Something lived here. Plants and flowers, dirt and decay. And from that decay came something real and alive and welcoming. Bright blooms and lush, exotic fronds. Fruits of the earth, each and every one giving back life to the world around it.
If he were prone to
the fanciful he’d have said it was the same feeling he’d experienced the night before with Evangeline wrapped in his arms.
With her, he felt welcome. A sense of belonging he’d never known. And here, inside her world, he felt welcome, as well.
“You owe me an explanation.” Those thoughts of welcome vanished under her thunderous expression. While he struggled with what he was about to reveal, he couldn’t deny the time had come.
Finally.
“Okay.”
“What are you? And what was that in the hotel? And were you the one out on the lawn? The one on fire.”
“First things first.” He shrugged out of his suit coat and undid his sleeves, rolling the cuffs up to his forearms.
“Why aren’t you burned? You were on fire.” She rushed forward, snagging his suit jacket from the worktable he’d laid it on. Her hands roamed over the material, seeking some evidence of the fire he’d used to beat back the wind, staving off its impact so they could get through the door. “And why is this untouched?”
“I’ll explain everything.

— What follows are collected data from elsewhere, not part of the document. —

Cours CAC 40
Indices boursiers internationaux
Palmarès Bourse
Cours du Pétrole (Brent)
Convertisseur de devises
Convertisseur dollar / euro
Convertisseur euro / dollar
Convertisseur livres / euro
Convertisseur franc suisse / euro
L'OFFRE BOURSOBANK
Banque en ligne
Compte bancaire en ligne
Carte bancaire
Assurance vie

But first I need something from you.”
She dropped the jacket and took an abrupt step back. “I have nothing.”
Something twisted in his gut at the fear that replaced the bravado in her deep brown gaze. “What did they do to you?”

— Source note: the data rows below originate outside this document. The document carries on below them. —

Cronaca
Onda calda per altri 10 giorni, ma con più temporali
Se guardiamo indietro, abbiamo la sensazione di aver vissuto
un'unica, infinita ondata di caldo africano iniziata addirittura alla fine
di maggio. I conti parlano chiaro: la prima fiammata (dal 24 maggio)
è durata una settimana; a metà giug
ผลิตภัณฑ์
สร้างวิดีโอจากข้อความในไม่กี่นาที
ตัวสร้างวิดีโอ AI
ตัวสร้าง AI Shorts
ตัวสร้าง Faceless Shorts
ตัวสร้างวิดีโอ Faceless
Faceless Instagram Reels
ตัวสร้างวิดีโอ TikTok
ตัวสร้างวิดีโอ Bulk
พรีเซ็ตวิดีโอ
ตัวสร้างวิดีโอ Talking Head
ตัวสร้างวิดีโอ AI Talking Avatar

He hadn’t even realized he’d spoken the words out loud when those same eyes widened, instantly shuttering all emotion. “No one did anything.”
The urge to press her was strong but he didn’t push any further, instead he used her wariness to his advantage. “I don’t know what that wind was inside the hotel. Nor do I understand where all the guests went, but I have an idea I need to run by Gabe.”
“Want to run it by me first?”
“I don’t think anyone else saw or felt what we did.”
Whatever reassurance he took from that thought was lost on Evangeline. “You can’t be serious.”
“But I am. There’s no force on earth that could summarily vanish the roughly fifteen thousand people currently in my casino and hotel. Yet none of them filled the hallway. None passed by us. None could hear the commotion of hurricane-force winds.”